When he heard that the mob had unharnessed the horses and drawn the carriage of General Lauriston, Napoleon’s first aide-de-camp who had brought the document to London, the Admiral was furious. “Can you cure madness?” he asks Dr Baird, “for I am mad to read that … scoundrels dragged a Frenchman’s carriage. I am ashamed for my Country.” On the 14th October he formally asked the Admiralty to give him permission to go on shore. He was then suffering from “a complaint in my stomach and bowels,” probably caused by sea-sickness and cold. This request was not immediately complied with, but towards the end of the month he was released, and wrote to Lady Hamilton, “I believe I leave this little Squadron with sincere regret, and with the good wishes of every creature in it.” One wonders whether there could be a more restless nature than Nelson’s, which made him yearn for the land when at sea, and for the sea when on land.

He retired to Merton Place, a little estate in Surrey and “exactly one hour’s drive from Hyde Park.” This had been purchased on his behalf by Lady Hamilton, who took up her quarters there with her husband. The first mention of it in Nelson’s “Dispatches and Letters,” as edited by Sir Harris Nicolas, is in a note to his friend Alexander Davison of Morpeth, on the last day of August 1801. “So far from making money, I am spending the little I have,” he tells him. “I am after buying a little Farm at Merton—the price £9000; I hope to be able to get through it. If I cannot, after all my labours for the Country, get such a place as this, I am resolved to give it all up, and retire for life.” In thanking Mr Davison for his offer of assistance in purchasing “the Farm,” Nelson goes a little deeper into the question of his personal expenditure. It will “take every farthing I have in the world,” and leave him in debt. “The Baltic expedition cost me full £2000. Since I left London it has cost me, for Nelson cannot be like others, near £1000 in six weeks. If I am continued here (i.e. in the Downs) ruin to my finances must be the consequence, for everybody knows that Lord Nelson is amazingly rich!”

The Admiral took his seat in the House of Lords as a Viscount on the 29th October, and made his maiden speech in the upper chamber on the following day. Appropriately enough it was to second the motion “That the Thanks of this House be given to Rear-Admiral Sir James Saumarez, K.B., for his gallant and distinguished conduct in the Action with the Combined Fleet of the Enemy, off Algeziras, on the 12th and 13th of July last.” The battle was fought with a French and Spanish squadron in the Gut of Gibraltar, details of which were entered into by Nelson, doubtless to the considerable enlightenment of the House. During the following month he was also able to pay a similar tribute to Keith and his officers for their services in Egypt. With characteristic thoroughness he also remarked on the part the Army had played in the defeat of Napoleon’s expedition.

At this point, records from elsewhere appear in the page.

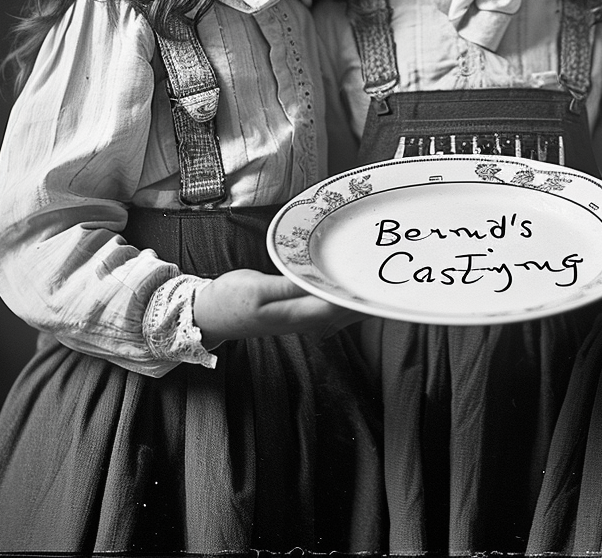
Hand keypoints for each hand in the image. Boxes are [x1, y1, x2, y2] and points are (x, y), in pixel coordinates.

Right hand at [194, 268, 365, 349]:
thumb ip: (288, 285)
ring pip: (340, 312)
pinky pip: (329, 308)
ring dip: (358, 300)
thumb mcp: (257, 288)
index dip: (361, 296)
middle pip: (345, 311)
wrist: (208, 315)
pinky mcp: (297, 313)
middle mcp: (304, 320)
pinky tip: (354, 290)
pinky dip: (344, 299)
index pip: (338, 305)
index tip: (381, 282)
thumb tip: (318, 280)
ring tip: (382, 285)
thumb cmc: (230, 299)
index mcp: (295, 313)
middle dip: (367, 298)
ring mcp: (302, 318)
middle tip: (393, 282)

He was feasted and feted for his own splendid work, but he fell foul of the Corporation of the City of London, because that body had seen fit to withhold its thanks for the victory of Copenhagen, conduct which he deemed “incomprehensible.” He certainly never forgave the Government for refusing to grant medals for the same battle. Nelson brought up the question before the authorities with pugnacious persistence, and some of the officers renewed their application over a quarter of a century later, but the Copenhagen medal still remains to be struck. “I am fixed never to abandon the fair fame of my Companions in dangers,” he avers. “I may offend and suffer; but I had rather suffer from that, than my own feelings.” He fought for pensions and appointments for all manner of officers and men, watched the list of vacancies and appealed that they might be filled by those who deserved well of their country.

60See “Napoleon and the Invasion of England,” by H. F. B. Wheeler and A. M. Broadley, especially vol. i. pp. 159–194.
61A volunteer corps enrolled for the purpose of defending the coast.
62See “Annual Register,” for 1801, p. 269.